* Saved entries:
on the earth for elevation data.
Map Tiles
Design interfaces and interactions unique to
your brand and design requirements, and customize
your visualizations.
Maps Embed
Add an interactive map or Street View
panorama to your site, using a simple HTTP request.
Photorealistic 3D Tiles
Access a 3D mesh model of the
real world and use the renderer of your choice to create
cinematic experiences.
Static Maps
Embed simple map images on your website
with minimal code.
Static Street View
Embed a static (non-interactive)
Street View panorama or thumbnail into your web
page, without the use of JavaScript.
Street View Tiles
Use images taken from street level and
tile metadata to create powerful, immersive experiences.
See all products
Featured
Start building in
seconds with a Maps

* WHAT NEEDS TO BE DONE:
Rewrite all of the saved entries above, replacing every instance of "panorama" with "panoramic view" and changing nothing else.

* COMPLETED TASK:
on the earth for elevation data.
Map Tiles
Design interfaces and interactions unique to
your brand and design requirements, and customize
your visualizations.
Maps Embed
Add an interactive map or Street View
panoramic view to your site, using a simple HTTP request.
Photorealistic 3D Tiles
Access a 3D mesh model of the
real world and use the renderer of your choice to create
cinematic experiences.
Static Maps
Embed simple map images on your website
with minimal code.
Static Street View
Embed a static (non-interactive)
Street View panoramic view or thumbnail into your web
page, without the use of JavaScript.
Street View Tiles
Use images taken from street level and
tile metadata to create powerful, immersive experiences.
See all products
Featured
Start building in
seconds with a Maps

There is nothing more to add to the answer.